Many refugees are living in situations which were intended as temporary responses to an immediate crisis. They increasingly find themselves living in inhumane conditions as donor fatigue sets in and funding for these protracted refugee situations reduces. More than 7 million refugees have been lingering in refugee camps for more than 10 years without any prospect of a durable solution. Many of them are kept in detention-like conditions, without freedom of movement outside their refugee camps. This results in pressure on refugees to agree to premature “voluntary” repatriations that are rarely sustainable. How can a repatriation be called voluntary if the choice of the refugees is to stay in the refugee camp and starve due to reduced food rations, or to return home? But how can donor governments be persuaded to continue to provide adequate funds for protracted situations that can appear to have no end in sight? While these questions are debated, refugees are forced to live in life-threateningly inhumane conditions, with their only alternative a “voluntary” return to possibly life-threateningly dangerous conditions in their country of origin. What alternatives are being sought for refugees, for example, of local integration into host communities? Or of resettlement to another country?
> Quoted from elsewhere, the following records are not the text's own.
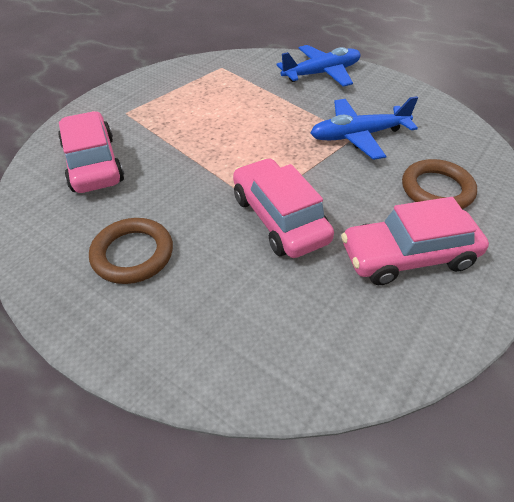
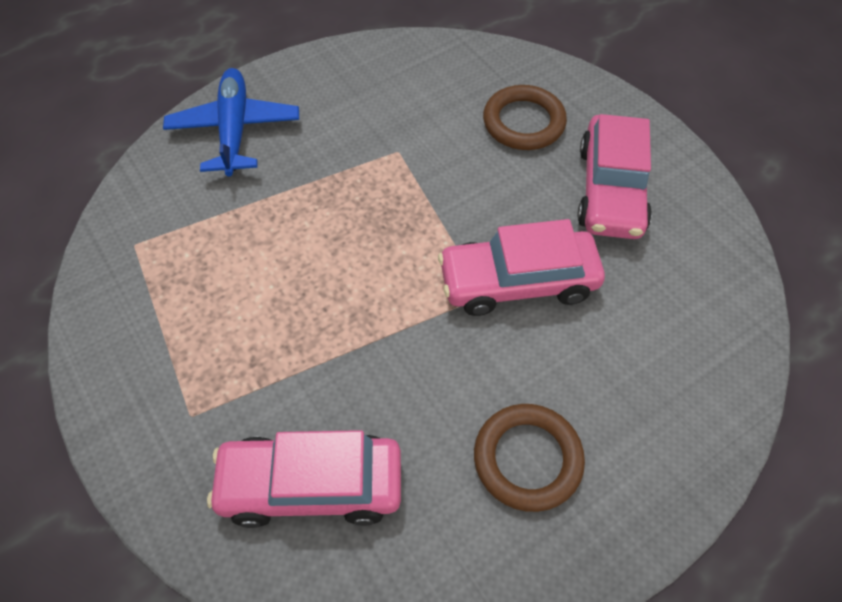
camera: 70 degrees left, 10 degrees up
(358, 136) = (398, 149): blue plane -> none

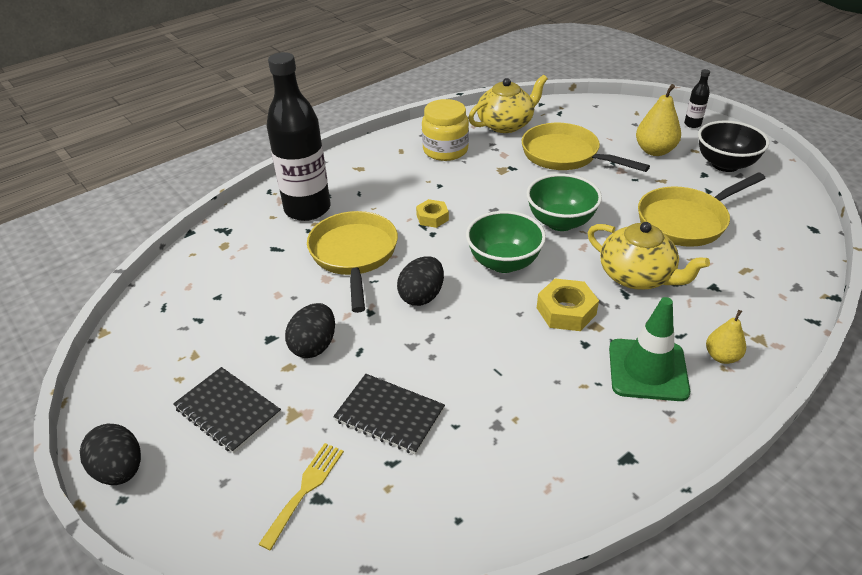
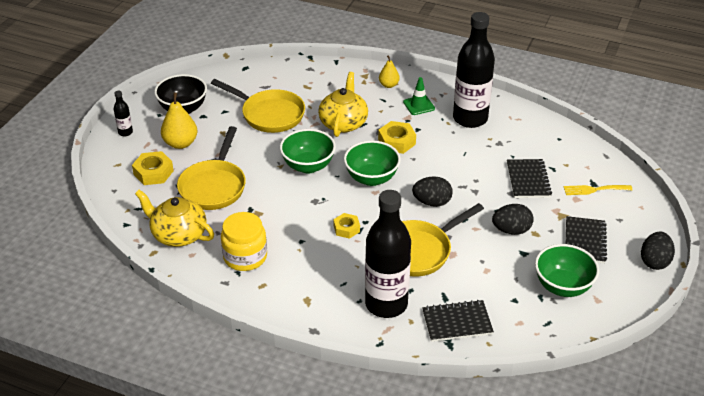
camera: 120 degrees left, 0 degrees up
(190, 346) = (562, 286): none -> green bowl
(238, 244) = (457, 322): none -> black notebook
(581, 418) = (470, 119): none -> black bottle
(610, 128) = (153, 173): none -> yellow nut
(647, 370) = (419, 105): green traffic cone -> green traffic cone, size x0.62

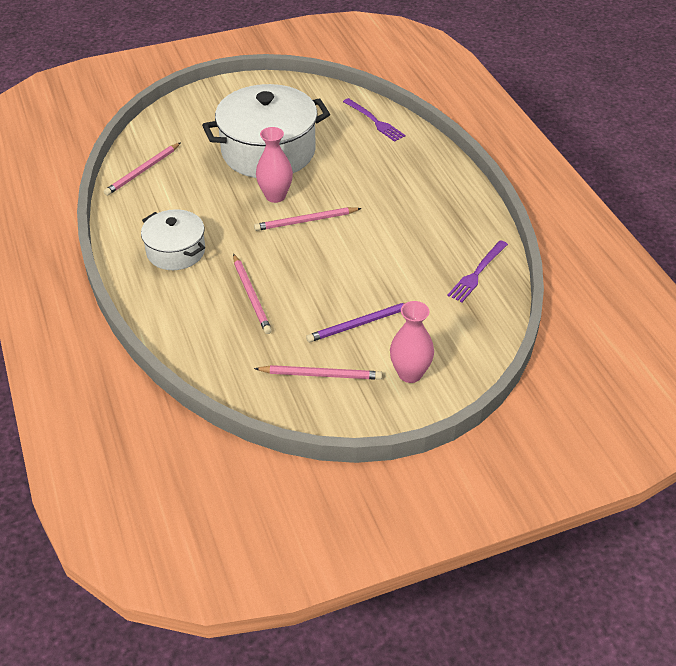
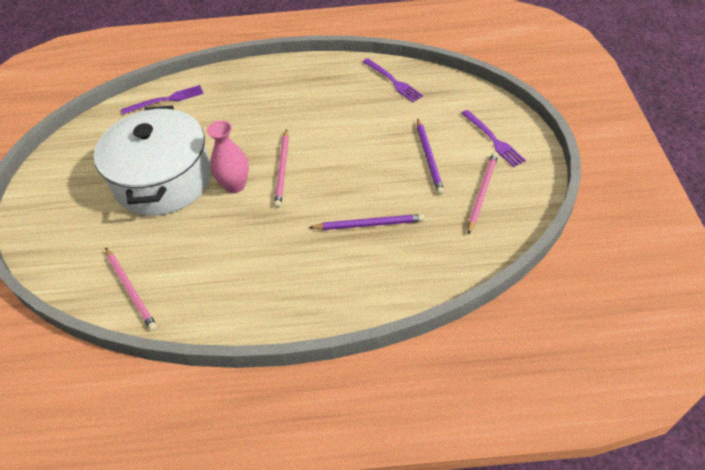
camera: 70 degrees left, 5 degrees up
(176, 251) = (281, 275): white pot -> none
(251, 295) = (369, 224): pink pencil -> purple pencil
(410, 373) = (493, 140): pink vase -> purple fork

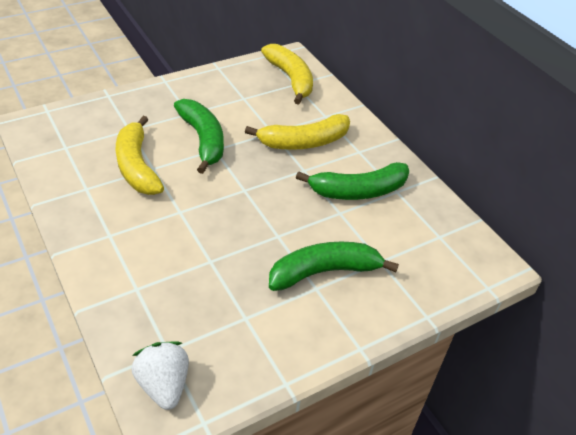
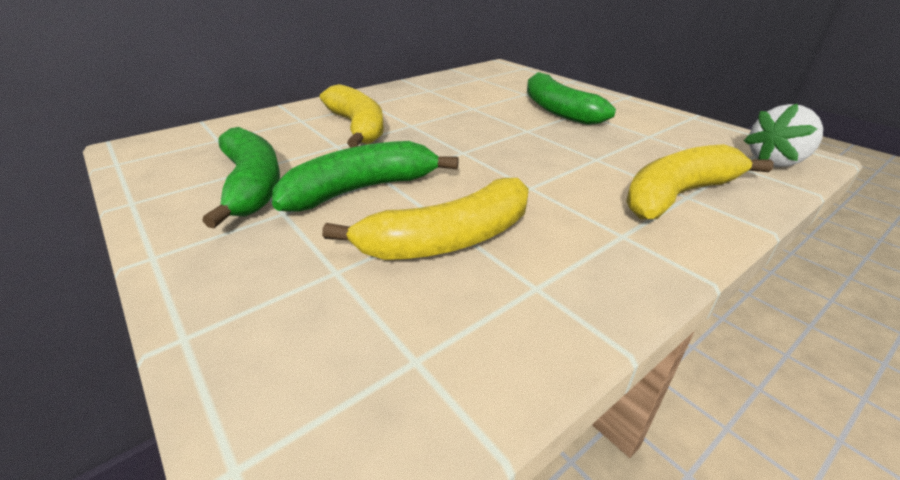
camera: 95 degrees left, 10 degrees down
(290, 79) = (202, 142): yellow banana -> yellow banana (678, 195)
(358, 191) = (436, 102): green banana -> green banana (252, 185)

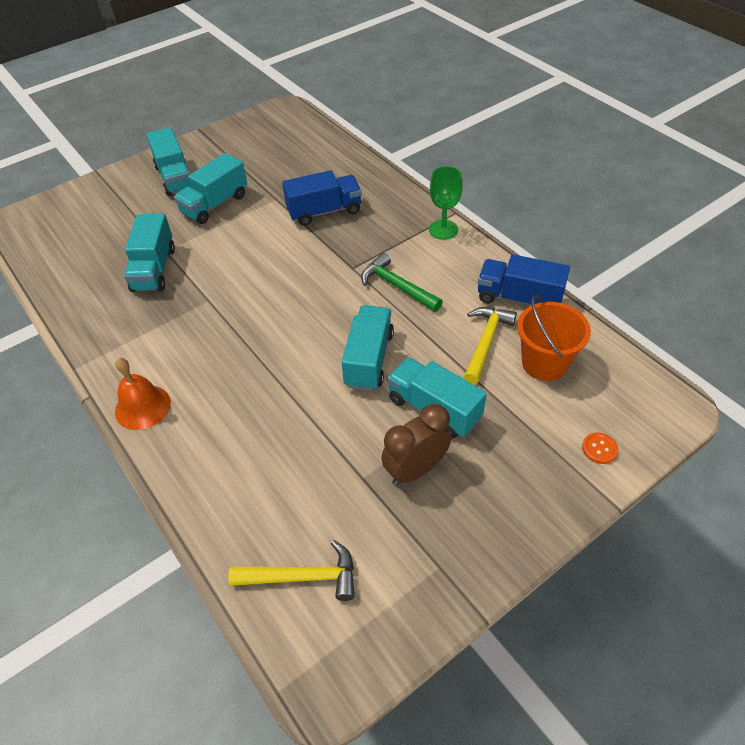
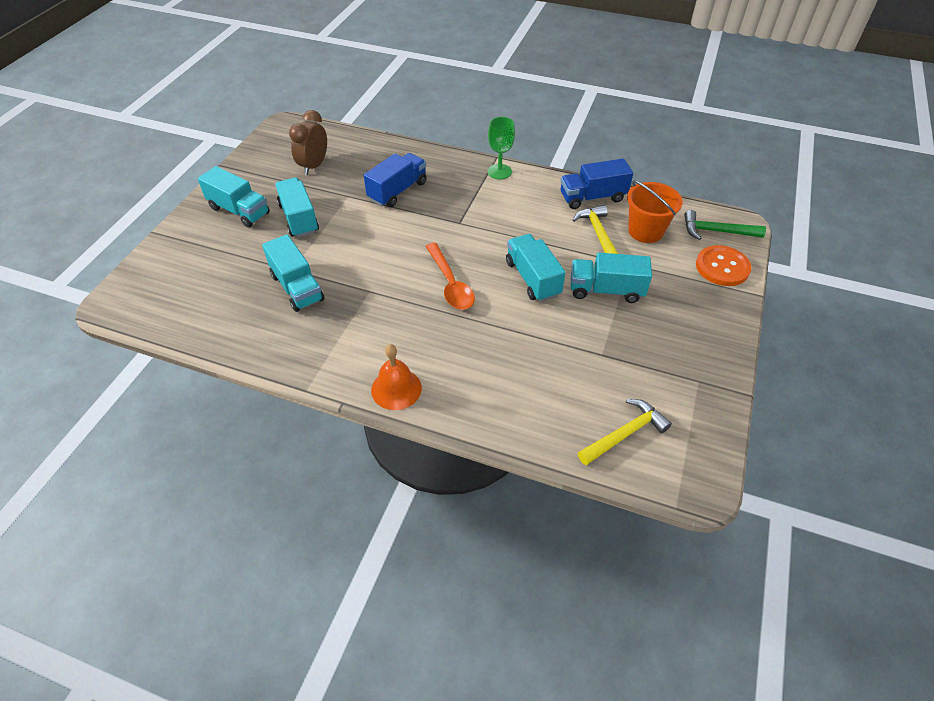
camera: 35 degrees left, 0 degrees up
(215, 204) = (299, 218): turquoise truck -> turquoise truck turned 150 degrees clockwise
(285, 327) = (450, 284): none -> orange spoon
(397, 286) = (504, 222): green hammer -> green hammer (716, 231)
(415, 470) = (630, 332): brown clock -> brown clock (314, 166)
(599, 449) = (722, 267): orange button -> orange button, size x2.06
In contrast to the fall in numbers of refugees and asylum-seekers, the numbers of internally displaced people (IDPs) are rising dramatically. Situations like the human rights crisis unfolding in the Darfur region of Sudan demonstrate the abuses that people can suffer when they are internally displaced, without international protection, suffering even worse protection problems than many refugees. What can be done to protect people whose governments do not protect them or who actually target them? Some would argue that the only way to provide protection for such unprotected IDPs is to intervene militarily – yet the risks of undertaking such types of interventions can be seen only too clearly in post-invasion Iraq. Such “solutions” can create more problems and displacement than the situations they were intended to resolve. Yet the international community cannot close its eyes and ignore the suffering of IDPs like the people of Darfur, just because they have not managed to cross an international border.
So, in 2005 we can see that the situation of refugees and displaced people is more complex than governments often portray it to be. Yet there are some very basic questions that need to be asked:
- Why do so many governments of “developed” countries encourage hostility towards migrants when their demographic situation is such that their economies need migrants to sustain them?
- Why have governments not set up more managed migration systems that would allow people to migrate legally and in safety and dignity?
- How can there be any expectation that the numbers of displaced people will drop when the root causes of displacement have not been resolved?
Whilst extreme poverty and human rights abuses and wars exist, displacement will exist. What is being done to tackle those root causes?
What is being done in your country to promote the humane and dignified reception and treatment of refugees, asylum seekers, immigrants?
What initiatives have been successful in bringing about changes in policy and practice in your country or context? What are the obstacles? How does the concrete attitude in your country with regards to refugees, displaced persons and immigrants impact your ministry?
How do you practice reciprocity and collaboration with other groups involved in work on behalf of refugees, displaced persons, asylum seekers and migrants?
What have you received from your ministry to immigrants, asylum seekers, refugees?